'Growing up an Australian': renegotiating mateship, masculinity and 'Australianness' in Hsu-Ming Teo's Behind the Moon
RIS ID
18158
Abstract
Writing from the culturally hybridised spaces of Malaysia and Australia, Hsu-Ming Teo addresses the question of what it means to ‘be an Australian’ in her most recent novel Behind the Moon (2005a). Teo makes reference to Peter Weir’s now iconic film Gallipoli (1981) and to the filmic version of The Wizard of Oz (1939) in order to re-evaluate the way nation is inextricably tied to discourses of mateship and masculinity. Teo explores how the formation of a seemingly unitary national identity is embedded in a stereotype that privileges the white, heterosexual male. Inarguably, one of the most enduring and revered myths of the birth of Australian nationhood circulates around the feats of the ANZAC soldiers in Turkey during World War I, and Gallipoli, written by the awardwinning Australian playwright David Williamson, and starring Mel Gibson and Mark Lee, is a potent cultural instance of such essentialised perceptions. It is far from incidental that Teo reintroduces her readers to Gallipoli though the eyes of one of the novel’s central characters Justin Cheong, who is a gay, Chinese Australian male living out the reality of a suburban existence in the inner west suburb of Strathfield, Sydney. Pointedly engaging in contemporary Australian representational politics, Teo’s resurrection of Gallipoli and The Wizard of Oz allows for a (re)visioning of ‘other’ models of mateship; models that exist outside of the heroic, white male duo otherwise encoded in Gallipoli.
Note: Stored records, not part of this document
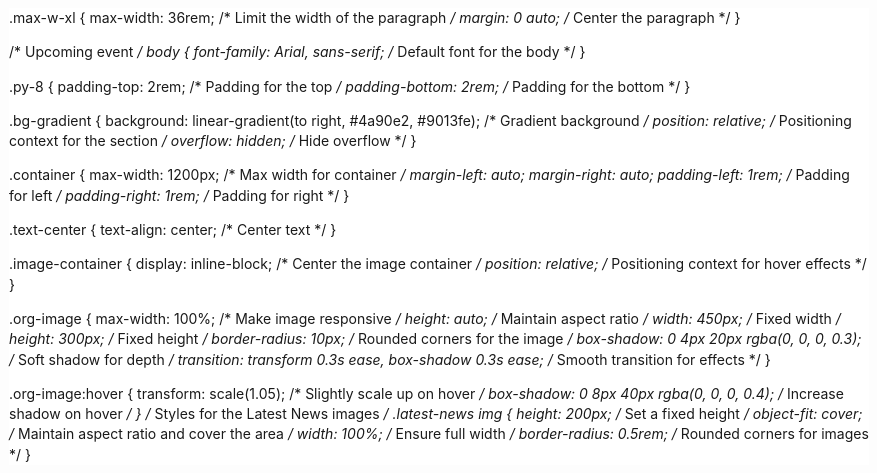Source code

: .max-w-xl {
    max-width: 36rem; /* Limit the width of the paragraph */
    margin: 0 auto; /* Center the paragraph */
}

/* Upcoming event */
body {
    font-family: Arial, sans-serif; /* Default font for the body */
}

.py-8 {
    padding-top: 2rem; /* Padding for the top */
    padding-bottom: 2rem; /* Padding for the bottom */
}

.bg-gradient {
    background: linear-gradient(to right, #4a90e2, #9013fe); /* Gradient background */
    position: relative; /* Positioning context for the section */
    overflow: hidden; /* Hide overflow */
}

.container {
    max-width: 1200px; /* Max width for container */
    margin-left: auto;
    margin-right: auto;
    padding-left: 1rem; /* Padding for left */
    padding-right: 1rem; /* Padding for right */
}

.text-center {
    text-align: center; /* Center text */
}

.image-container {
    display: inline-block; /* Center the image container */
    position: relative; /* Positioning context for hover effects */
}

.org-image {
    max-width: 100%; /* Make image responsive */
    height: auto; /* Maintain aspect ratio */
    width: 450px; /* Fixed width */
    height: 300px; /* Fixed height */
    border-radius: 10px; /* Rounded corners for the image */
    box-shadow: 0 4px 20px rgba(0, 0, 0, 0.3); /* Soft shadow for depth */
    transition: transform 0.3s ease, box-shadow 0.3s ease; /* Smooth transition for effects */
}

.org-image:hover {
    transform: scale(1.05); /* Slightly scale up on hover */
    box-shadow: 0 8px 40px rgba(0, 0, 0, 0.4); /* Increase shadow on hover */
}
/* Styles for the Latest News images */
.latest-news img {
    height: 200px; /* Set a fixed height */
    object-fit: cover; /* Maintain aspect ratio and cover the area */
    width: 100%; /* Ensure full width */
    border-radius: 0.5rem; /* Rounded corners for images */
}
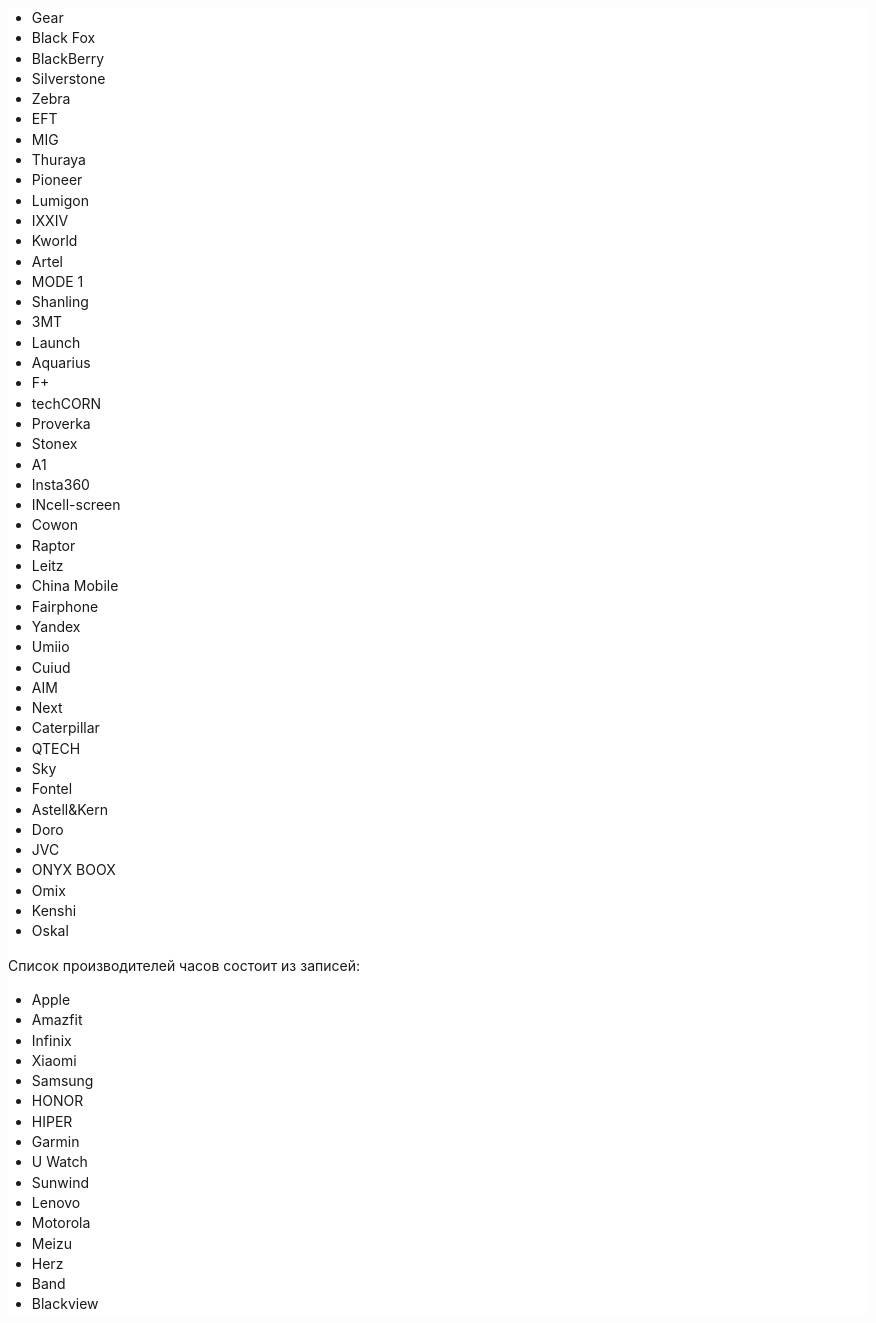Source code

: * Gear
* Black Fox
* BlackBerry
* Silverstone
* Zebra
* EFT
* MIG
* Thuraya
* Pioneer
* Lumigon
* IXXIV
* Kworld
* Artel
* MODE 1
* Shanling
* ЗМТ
* Launch
* Aquarius
* F+
* techCORN
* Proverka
* Stonex
* A1
* Insta360
* INcell-screen
* Cowon
* Raptor
* Leitz
* China Mobile
* Fairphone
* Yandex
* Umiio
* Cuiud
* AIM
* Next
* Caterpillar
* QTECH
* Sky
* Fontel
* Astell&Kern
* Doro
* JVC
* ONYX BOOX
* Omix
* Kenshi
* Oskal

Список производителей часов состоит из записей:
* Apple
* Amazfit
* Infinix
* Xiaomi
* Samsung
* HONOR
* HIPER
* Garmin
* U Watch
* Sunwind
* Lenovo
* Motorola
* Meizu
* Herz
* Band
* Blackview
In this sense, Behind the Moon is a timely intervention in the debate about national identity, prompting as it does a collision between discourses of masculinity, mateship, nationhood and race.
Publication Details
Morris, R. L. 2006, ''Growing up an Australian': renegotiating mateship, masculinity and 'Australianness' in Hsu-Ming Teo's Behind the Moon', Journal of Intercultural Studies, vol. 27, no. 1-2, pp. 151-166.